Wenn dann bis hierher alles geklappt hat, wird die fast fertige Scheibe automatisch aus der Presse zu einer Maschine transportiert, die am Rand das überschüssige Vinyl abschneidet und die LP so auf das Normmaß bringt. Das Eintüten in die Innenhüllen geschieht ebenfalls ohne Einsatz menschlicher Arbeitskraft. Zwischen die noch warmen Scheiben in ihren Hüllen werden Aluminiumplatten gelegt, die die restliche Wärme aufnehmen können. Die Kisten, in denen diese Sandwichs mindestens 24 Stunden abkühlen, sind durchbrochen, so dass auch hier für eine gute Wärmeabfuhr gesorgt ist.

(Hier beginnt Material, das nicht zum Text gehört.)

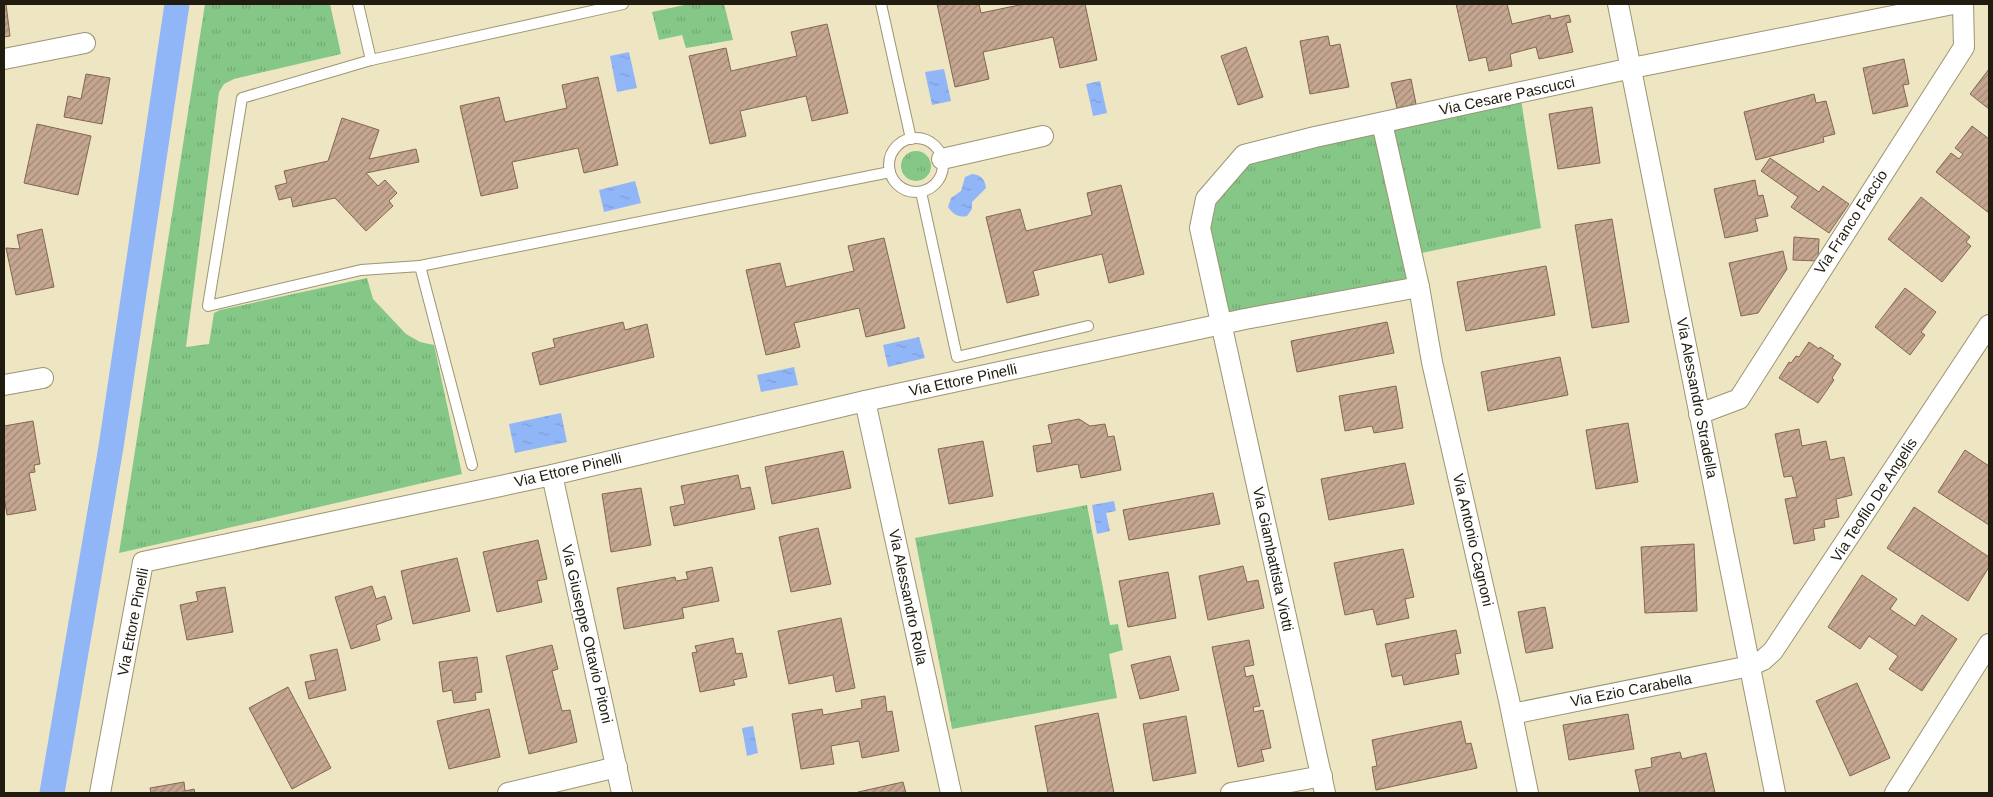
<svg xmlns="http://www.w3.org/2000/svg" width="1993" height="797" font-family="Arial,sans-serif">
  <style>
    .grass { fill: url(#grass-tufts) }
    .water { fill: url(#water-ripples) }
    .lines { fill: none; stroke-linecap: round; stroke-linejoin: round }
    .canal { stroke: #91b6f8; stroke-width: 25 }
    .building { fill: url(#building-hatch); stroke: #826652 }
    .lane-casing { stroke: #9c9473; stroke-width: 12 }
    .street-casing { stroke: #9c9473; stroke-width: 22 }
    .lane { stroke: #fff; stroke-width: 10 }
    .street { stroke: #fff; stroke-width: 20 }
    .labels { text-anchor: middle; stroke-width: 4; stroke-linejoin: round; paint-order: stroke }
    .street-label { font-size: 15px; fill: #201d10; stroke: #fff }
  </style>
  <defs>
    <pattern id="grass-tufts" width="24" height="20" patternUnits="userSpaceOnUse" patternTransform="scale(1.25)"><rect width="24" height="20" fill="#84c787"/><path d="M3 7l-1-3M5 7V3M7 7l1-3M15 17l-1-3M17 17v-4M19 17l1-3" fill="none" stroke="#72aa74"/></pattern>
    <pattern id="water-ripples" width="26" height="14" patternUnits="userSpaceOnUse" patternTransform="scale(1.25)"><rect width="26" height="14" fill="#91b6f8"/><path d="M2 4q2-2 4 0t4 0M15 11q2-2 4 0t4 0" fill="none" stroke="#7d9cd4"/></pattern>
    <pattern id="building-hatch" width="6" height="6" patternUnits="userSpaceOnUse" patternTransform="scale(1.25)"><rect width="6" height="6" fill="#c5a691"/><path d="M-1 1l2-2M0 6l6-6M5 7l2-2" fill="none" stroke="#a08775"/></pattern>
  </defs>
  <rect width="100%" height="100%" fill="#eee6c3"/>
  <g class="grass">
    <path d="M 205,4 L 330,4 L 341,54 L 234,79 L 224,84 L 219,92 L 186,347 L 209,344 L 214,313 L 220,310 L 367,278 L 373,299 L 406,334 L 420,342 L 434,345 L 462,474 L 119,553 Z"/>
    <path d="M 689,4 L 724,4 L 733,40 L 686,48 L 682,35 L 659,40 L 652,12 Z"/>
    <path d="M 1520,93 L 1541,228 L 1412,255 L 1419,287 L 1221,325 L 1206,199 L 1244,155 Z"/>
    <circle cx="916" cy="166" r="15"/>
    <path d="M 1087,505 L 1110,625 L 1118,624 L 1123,650 L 1109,654 L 1117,698 L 952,729 L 915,538 Z"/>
  </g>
  <g class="water">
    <path d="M 629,52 L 637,88 L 617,92 L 610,56 Z"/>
    <path d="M 944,69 L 951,101 L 932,105 L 925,72 Z"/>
    <path d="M 1100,81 L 1107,113 L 1093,116 L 1086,84 Z"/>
    <path d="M 972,174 C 981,175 985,179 986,188 L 972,202 L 972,209 L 967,216 C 958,218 953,214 948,207 L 951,198 L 961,191 L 965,177 Z"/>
    <path d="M 635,181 L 641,203 L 604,212 L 599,190 Z"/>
    <path d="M 919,337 L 925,358 L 888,367 L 883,345 Z"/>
    <path d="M 794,367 L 798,385 L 761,392 L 757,375 Z"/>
    <path d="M 561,413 L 567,442 L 515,453 L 509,424 Z"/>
    <path d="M 1114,501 L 1116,511 L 1106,513 L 1110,531 L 1097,534 L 1092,505 Z"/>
    <path d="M 753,726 L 758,753 L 747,756 L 742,728 Z"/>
  </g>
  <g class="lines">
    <path class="canal" d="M 52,793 L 111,447 L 177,4"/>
  </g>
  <g class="building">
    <path d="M 4,4 L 6,4 L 10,36 L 4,37 Z"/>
    <path d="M 937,4 L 979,4 L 981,13 L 1024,4 L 1085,4 L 1097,60 L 1060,68 L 1053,37 L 983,52 L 989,79 L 955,87 Z"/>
    <path d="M 1456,4 L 1507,4 L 1512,24 L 1550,15 L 1551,19 L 1569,15 L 1571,22 L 1566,23 L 1573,52 L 1539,59 L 1536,47 L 1510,54 L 1512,66 L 1489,71 L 1486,57 L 1469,61 Z"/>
    <path d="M 827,24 L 848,113 L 812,121 L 806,96 L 740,111 L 746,136 L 710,144 L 689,56 L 726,48 L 731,71 L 797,56 L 791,32 Z"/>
    <path d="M 1328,36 L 1330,46 L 1340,44 L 1349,87 L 1310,94 L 1300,41 Z"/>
    <path d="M 1246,47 L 1263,97 L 1238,105 L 1221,56 Z"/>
    <path d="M 1904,59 L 1909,84 L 1903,85 L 1908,106 L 1873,114 L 1863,68 Z"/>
    <path d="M 1989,69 L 1989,109 L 1970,94 Z"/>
    <path d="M 86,74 L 110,78 L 102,124 L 64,117 L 68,96 L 81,99 Z"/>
    <path d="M 598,77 L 618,165 L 584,173 L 578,148 L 512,162 L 518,188 L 481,196 L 460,106 L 499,97 L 505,122 L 567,108 L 562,85 Z"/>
    <path d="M 1411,79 L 1416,104 L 1397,108 L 1391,83 Z"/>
    <path d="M 1814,94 L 1816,103 L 1826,101 L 1835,134 L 1823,137 L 1824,142 L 1756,160 L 1744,112 Z"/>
    <path d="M 1592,107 L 1600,163 L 1558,169 L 1549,114 Z"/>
    <path d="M 342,118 L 379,130 L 369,159 L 416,149 L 419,162 L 366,173 L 378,186 L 385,180 L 397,193 L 389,201 L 393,206 L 366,231 L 335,198 L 293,207 L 291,197 L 279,200 L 275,186 L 287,183 L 284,171 L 328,161 Z"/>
    <path d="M 37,124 L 91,136 L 78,195 L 24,183 Z"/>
    <path d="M 1972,126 L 1989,139 L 1989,213 L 1936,172 L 1951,153 L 1959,159 L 1963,154 L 1955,148 Z"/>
    <path d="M 1770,158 L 1819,192 L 1823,186 L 1849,204 L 1829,233 L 1791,207 L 1798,197 L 1761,171 Z"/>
    <path d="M 1755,180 L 1758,196 L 1763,195 L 1768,216 L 1755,219 L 1758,231 L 1725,238 L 1714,189 Z"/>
    <path d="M 1121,185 L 1144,274 L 1109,283 L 1102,254 L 1033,271 L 1039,295 L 1007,303 L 986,217 L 1020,209 L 1026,231 L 1092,215 L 1087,193 Z"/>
    <path d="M 1921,197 L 1970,237 L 1966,242 L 1971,246 L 1942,282 L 1888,239 Z"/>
    <path d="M 1612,219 L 1629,322 L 1592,328 L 1575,225 Z"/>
    <path d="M 42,229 L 54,287 L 16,295 L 6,248 L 20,249 L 17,235 Z"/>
    <path d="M 1794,237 L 1819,239 L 1818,261 L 1793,260 Z"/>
    <path d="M 884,238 L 905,328 L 866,337 L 859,308 L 794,323 L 800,347 L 766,355 L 746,270 L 780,263 L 786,287 L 854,271 L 848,246 Z"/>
    <path d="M 1783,251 L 1787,269 L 1758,313 L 1741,316 L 1729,263 Z"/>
    <path d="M 1546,266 L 1555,315 L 1466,331 L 1457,282 Z"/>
    <path d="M 1905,288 L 1936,312 L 1921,332 L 1925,335 L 1910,355 L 1875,327 Z"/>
    <path d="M 623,322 L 625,330 L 647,324 L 654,357 L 540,385 L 532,353 L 555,347 L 553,339 Z"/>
    <path d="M 1387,322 L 1394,353 L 1297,372 L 1291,341 Z"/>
    <path d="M 1809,342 L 1819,349 L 1820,347 L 1834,356 L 1832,358 L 1841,364 L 1832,378 L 1834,380 L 1818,403 L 1779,378 L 1789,362 L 1791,363 L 1796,356 L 1799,357 Z"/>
    <path d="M 1560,357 L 1568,395 L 1488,411 L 1481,372 Z"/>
    <path d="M 1396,386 L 1403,428 L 1374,433 L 1372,426 L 1345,431 L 1339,396 Z"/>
    <path d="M 1079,419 L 1090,426 L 1105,424 L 1108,437 L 1114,436 L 1121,470 L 1081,478 L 1078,464 L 1037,472 L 1033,446 L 1052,443 L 1048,425 Z"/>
    <path d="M 33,421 L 40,464 L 34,465 L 35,472 L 29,473 L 36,510 L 7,515 L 4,496 L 4,426 Z"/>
    <path d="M 1628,423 L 1638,482 L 1596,489 L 1586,430 Z"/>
    <path d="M 1799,429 L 1802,446 L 1826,441 L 1830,460 L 1844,457 L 1852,495 L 1836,499 L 1839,517 L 1824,520 L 1825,527 L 1813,529 L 1815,540 L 1794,544 L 1785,499 L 1797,497 L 1792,476 L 1784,477 L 1775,434 Z"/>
    <path d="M 983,441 L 993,496 L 949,504 L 938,449 Z"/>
    <path d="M 1965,450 L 1989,466 L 1989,525 L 1938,492 Z"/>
    <path d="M 843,451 L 851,488 L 772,504 L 765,467 Z"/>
    <path d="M 1405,463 L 1414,504 L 1329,520 L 1321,479 Z"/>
    <path d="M 738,475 L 741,489 L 750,487 L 755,509 L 674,526 L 670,507 L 685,504 L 681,486 Z"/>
    <path d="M 641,488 L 651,545 L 611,552 L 602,494 Z"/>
    <path d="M 1213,493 L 1220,524 L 1129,540 L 1123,510 Z"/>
    <path d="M 1914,507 L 1989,557 L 1989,567 L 1968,601 L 1887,548 Z"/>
    <path d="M 818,528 L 831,584 L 791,592 L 779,537 Z"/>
    <path d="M 538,540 L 547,579 L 537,581 L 542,602 L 497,612 L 483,552 Z"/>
    <path d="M 1694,544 L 1697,611 L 1645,613 L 1641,547 Z"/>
    <path d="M 1403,549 L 1414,597 L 1405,599 L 1409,618 L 1377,625 L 1373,609 L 1345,615 L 1334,563 Z"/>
    <path d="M 457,558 L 470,611 L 413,624 L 401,571 Z"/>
    <path d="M 1243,566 L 1247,582 L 1258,580 L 1264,608 L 1208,620 L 1199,576 Z"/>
    <path d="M 712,567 L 719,601 L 682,608 L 684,618 L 624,629 L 617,588 L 675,577 L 676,581 L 688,579 L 686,572 Z"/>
    <path d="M 1168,572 L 1176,618 L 1128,627 L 1119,581 Z"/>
    <path d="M 1862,575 L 1897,599 L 1890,609 L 1915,626 L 1922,615 L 1957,639 L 1922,691 L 1889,669 L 1898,656 L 1869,636 L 1860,649 L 1828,627 Z"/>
    <path d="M 372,586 L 376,599 L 385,596 L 392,619 L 376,625 L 380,640 L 351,649 L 335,597 Z"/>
    <path d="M 225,587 L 233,632 L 187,640 L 180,605 L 198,601 L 196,592 Z"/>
    <path d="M 1545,607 L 1553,648 L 1526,653 L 1518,612 Z"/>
    <path d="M 841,618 L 855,688 L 836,692 L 833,675 L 789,684 L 778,631 Z"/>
    <path d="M 1456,630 L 1461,653 L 1455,654 L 1459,674 L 1404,685 L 1402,675 L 1392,677 L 1385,644 Z"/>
    <path d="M 733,638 L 736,654 L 742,653 L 747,677 L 733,680 L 735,685 L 700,692 L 692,653 L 697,652 L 695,646 Z"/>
    <path d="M 1249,640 L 1254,665 L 1244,667 L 1246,677 L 1253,675 L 1260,706 L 1253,707 L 1254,712 L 1263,710 L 1271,748 L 1261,750 L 1264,761 L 1238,767 L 1212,647 Z"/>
    <path d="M 552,645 L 558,669 L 552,671 L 562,711 L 570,710 L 577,742 L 529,754 L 506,656 Z"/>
    <path d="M 337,649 L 346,690 L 309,699 L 305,682 L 316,680 L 310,655 Z"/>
    <path d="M 1170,656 L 1179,690 L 1140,699 L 1131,665 Z"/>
    <path d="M 477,657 L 482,692 L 475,693 L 476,700 L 454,703 L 452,690 L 443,692 L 439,662 Z"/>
    <path d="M 1857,683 L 1890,758 L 1850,776 L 1816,701 Z"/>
    <path d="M 288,687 L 331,768 L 292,789 L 249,708 Z"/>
    <path d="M 885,696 L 887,712 L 892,711 L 899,751 L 862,758 L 859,741 L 831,746 L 834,764 L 801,769 L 792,714 L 822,709 L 823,715 L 862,708 L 861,700 Z"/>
    <path d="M 489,709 L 500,757 L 449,769 L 437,721 Z"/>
    <path d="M 1098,713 L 1114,793 L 1048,793 L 1035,726 Z"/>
    <path d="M 1628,714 L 1634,749 L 1569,760 L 1563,725 Z"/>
    <path d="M 1186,716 L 1196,773 L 1153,781 L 1143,724 Z"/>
    <path d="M 1461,721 L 1466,744 L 1471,743 L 1477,768 L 1376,790 L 1372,767 L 1377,766 L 1372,740 Z"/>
    <path d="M 1680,752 L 1682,759 L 1706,753 L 1715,793 L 1640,793 L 1635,770 L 1652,767 L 1651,758 Z"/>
    <path d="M 184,782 L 185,791 L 194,789 L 195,793 L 151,793 L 150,788 Z"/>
    <path d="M 903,782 L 906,793 L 858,793 L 858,792 Z"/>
  </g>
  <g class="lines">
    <g class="lane-casing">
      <g id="lane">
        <path d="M 358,4 L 371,60"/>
        <path d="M 881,4 L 911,139"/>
        <circle cx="916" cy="165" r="27"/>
        <path d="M 921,192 L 957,357 L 1088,326"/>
        <path d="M 420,266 L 890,172"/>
        <path d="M 472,465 L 420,266 L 361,270 L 208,306 L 242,98 L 371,60 L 623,4"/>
      </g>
    </g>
    <g class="street-casing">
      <g id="street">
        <path d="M 1618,4 L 1775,793"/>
        <path d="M 4,59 L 85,43"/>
        <path d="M 1382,123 L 1419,287 L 1432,362 L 1509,700 L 1528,793"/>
        <path d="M 942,159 L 1043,136"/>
        <path d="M 4,385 L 43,378"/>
        <path d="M 865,401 L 951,793"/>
        <path d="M 1699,414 L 1739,399 L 1964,47 L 1963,4"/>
        <path d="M 552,475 L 622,793"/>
        <path d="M 1512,714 L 1750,666 L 1763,660 L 1773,651 L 1989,325"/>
        <path d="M 100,793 L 143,562 L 552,475 L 865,401 L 1245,319 L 1419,287"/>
        <path d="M 508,793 L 617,767"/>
        <path d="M 1231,793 L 1322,776"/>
        <path d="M 1325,793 L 1200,228 L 1206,199 L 1244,155 L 1315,137 L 1632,68 L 1953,4"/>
        <path d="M 1895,793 L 1989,644"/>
      </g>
    </g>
    <use href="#lane" class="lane"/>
    <use href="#street" class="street"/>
  </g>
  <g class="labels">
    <g class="street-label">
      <text transform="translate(1507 96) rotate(-12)" y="5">Via Cesare Pascucci</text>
      <text transform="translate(1851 222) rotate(-57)" y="5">Via Franco Faccio</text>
      <text transform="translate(963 380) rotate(-12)" y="5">Via Ettore Pinelli</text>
      <text transform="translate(1697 398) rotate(79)" y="5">Via Alessandro Stradella</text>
      <text transform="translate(568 470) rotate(-13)" y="5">Via Ettore Pinelli</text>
      <text transform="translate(1874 500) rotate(-57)" y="5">Via Teofilo De Angelis</text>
      <text transform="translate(1473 540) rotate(77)" y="5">Via Antonio Cagnoni</text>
      <text transform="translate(1273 559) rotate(78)" y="5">Via Giambattista Viotti</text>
      <text transform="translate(908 597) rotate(78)" y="5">Via Alessandro Rolla</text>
      <text transform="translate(133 622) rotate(-79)" y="5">Via Ettore Pinelli</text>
      <text transform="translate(587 634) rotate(77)" y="5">Via Giuseppe Ottavio Pitoni</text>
      <text transform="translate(1631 690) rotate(-11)" y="5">Via Ezio Carabella</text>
    </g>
  </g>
  <rect width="1993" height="797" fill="none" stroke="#201d10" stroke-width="10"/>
</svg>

Anschließend kommen die Platten in die so genannte „Wischerei“, die so heißt, weil man hier früher die fertigen Scheiben mit Antistatik-Flüssigkeit abwischte. Heute werden hier die Aluminiumplatten aussortiert und die LPs von Hand in ihre Cover verpackt oder aber je nach Auftrag noch einmal vorsichtig aus der Hülle gezogen und inspiziert. Alle image hifi-LPs müssen eine Einzel-Sichtkontrolle über sich ergehen lassen. Schon zuvor wurde etwa jede hundertste Scheibe der Produktion entnommen und von vorne bis hinten durchgehört. Das Ergebnis der Prüfung wird natürlich penibel protokolliert. So schön es sein mag, für’s Musikhören bezahlt zu werden: Wenn die Scheiben nicht dem eigenen Geschmack entsprechen, sind die hier tätigen Pallas-Mitarbeiter wirklich nicht zu beneiden.

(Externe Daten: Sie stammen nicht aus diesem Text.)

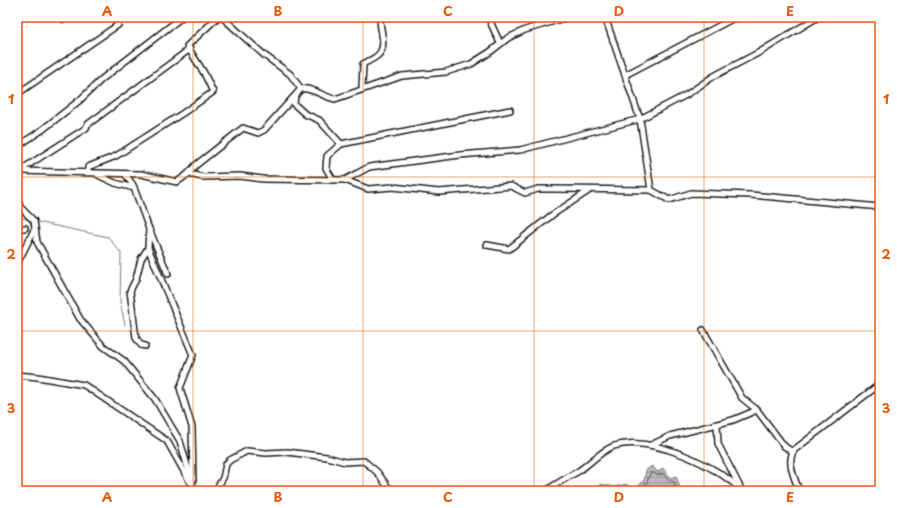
<svg xmlns="http://www.w3.org/2000/svg" width="897" height="508" font-family="'Playpen Sans',sans-serif">
<defs>
<pattern id="water-rules" width="6" height="5" patternUnits="userSpaceOnUse"><rect width="6" height="5" fill="#b8b8b8"/><path d="M0 2.5h6" fill="none" stroke="#9e9e9e"/></pattern>
</defs>
<rect width="100%" height="100%" fill="#fff"/>
<filter id="ink" filterUnits="userSpaceOnUse"><feTurbulence type="fractalNoise" baseFrequency=".025" numOctaves="2"/><feDisplacementMap in="SourceGraphic" scale="8" xChannelSelector="R" yChannelSelector="G"/><feConvolveMatrix kernelMatrix="1 2 1 2 8 2 1 2 1" color-interpolation-filters="sRGB"/></filter>
<g filter="url(#ink)">
<!-- water -->
<path fill="url(#water-rules)" stroke="#7a7a7a" d="M652,466L658,472L663,468L670,478L676,476L681,491H598L601,484L615,487L626,484L635,490L644,480L646,470Z"/>
<g fill="none" stroke-linecap="round" stroke-linejoin="round">
<!-- shore -->
<path stroke="#5a5a5a" stroke-width="1" d="M639,491L647,482L651,472L657,475L664,474L668,480L674,482L677,491"/>
<!-- stream -->
<g stroke="#7a7a7a" stroke-width="1">
<path d="M17,217L30,220"/>
<path d="M37,222L108,237L121,253L120,302L125,325"/>
</g>
<defs>
<g id="minor">
<path d="M222,17L264,55L290,74L301,89"/>
<path d="M488,17L500,43"/>
<path d="M608,17L606,20L640,119L651,190"/>
<path d="M17,19L19,17"/>
<path d="M63,19L66,17"/>
<path d="M625,75L736,17"/>
<path d="M301,89C311,87 324,97 335,99L402,76L446,72L471,64L490,52L508,38L525,30L568,17"/>
<path d="M362,89L363,64C368,61 374,59 378,55C388,46 379,29 380,17"/>
<path d="M17,94L118,25L115,17"/>
<path d="M295,97L294,104L305,114L319,120L341,144"/>
<path d="M17,144L24,142L42,130L80,100L102,79L182,17"/>
<path d="M17,171L141,174L177,182L188,174L203,177L240,176L263,179L345,180L368,189L393,187L439,192L511,186L525,193L538,189H554L651,190L669,200L691,193L751,195L880,207"/>
<path d="M19,171L86,128L87,125L190,49"/>
<path d="M88,172V167L116,156L183,113L213,92L204,73L187,46L218,17"/>
<path d="M125,174L133,185L149,229L168,274"/>
<path d="M188,174L196,165L243,128L258,133L264,130L301,89"/>
<path d="M98,175L115,183L134,188"/>
<path d="M333,180L326,168L327,156L341,144L510,110"/>
<path d="M345,180L369,167L460,155L520,150L640,119L686,95L714,76L760,52L818,17"/>
<path d="M17,196L20,207L34,221L37,242L80,319L103,346L124,361L155,399L180,441L194,489"/>
<path d="M17,228H25"/>
<path d="M149,229L148,248L193,355L180,388L192,427L193,480"/>
<path d="M487,245L509,249L552,215L590,190"/>
<path d="M17,264L35,228"/>
<path d="M703,330L742,398L757,410L784,446L793,452"/>
<path d="M145,346L141,345L136,338L130,291L136,279L141,259L148,248"/>
<path d="M17,375L38,377L84,385L167,441L190,482"/>
<path d="M717,425L718,444L741,489"/>
<path d="M651,445L670,436L733,420L757,410"/>
<path d="M215,491L223,478L226,464L230,460L247,451L266,453L287,452L327,457L345,462L364,461L377,472L391,491"/>
<path d="M546,491C556,484 566,478 577,472C590,464 600,451 614,446C651,435 717,465 742,491"/>
<path d="M799,491C795,478 786,463 794,450L880,384"/>
</g>
</defs>
<!-- minor casing -->
<use href="#minor" stroke="#1c1c1c" stroke-width="8"/>
<!-- minor -->
<use href="#minor" stroke="#fff" stroke-width="5"/>
</g>
</g>
<!-- grid -->
<path fill="none" stroke="#e8590c" stroke-width="1" stroke-opacity="0.55" d="M193,17V491M363,17V491M534,17V491M704,17V491M17,177H880M17,331H880"/>
<!-- margin -->
<rect width="897" height="508" fill="none" stroke="#fff" stroke-width="44"/>
<rect x="22" y="22" width="853" height="464" fill="none" stroke="#e8590c" stroke-width="1.5"/>
<g font-size="13" text-anchor="middle" font-weight="bold" fill="#e8590c">
<text x="107" y="16">A</text>
<text x="278" y="16">B</text>
<text x="448" y="16">C</text>
<text x="619" y="16">D</text>
<text x="790" y="16">E</text>
<text x="11" y="104">1</text>
<text x="886" y="104">1</text>
<text x="11" y="259">2</text>
<text x="886" y="259">2</text>
<text x="11" y="413">3</text>
<text x="886" y="413">3</text>
<text x="107" y="502">A</text>
<text x="278" y="502">B</text>
<text x="448" y="502">C</text>
<text x="619" y="502">D</text>
<text x="790" y="502">E</text>
</g>
</svg>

Spätestens beim Blick in den Betriebsraum mit seinen beiden großen Dampfkesseln, die vor einigen Jahrzehnten noch von Hand mit Kohle befeuert wurden – inzwischen heizt man mit Öl – und die Plattenpressen mit der benötigten Energie versorgen, mutet nicht nur das Herstellungsverfahren der LPs, sondern letztlich die gesamte mechanische Schallspeicherung ein wenig anachronistisch an – oder wie ein großes technisches Wunder: Wie oft werden Informationen im Mikrometerbereich hin- und herkopiert, wie weit sind technische Vorgänge dabei vom theoretischen Ideal entfernt. Und dennoch vermittelt die Schallplatte eine ungemein realistische Illusion nahezu greifbarer Instrumente und Stimmen sowie ihrer räumlichen Beziehungen zueinander. Eigentlich unglaublich, dass modernere Verfahren die analoge Musikreproduktion bisher nicht in den Schatten zu stellen vermögen.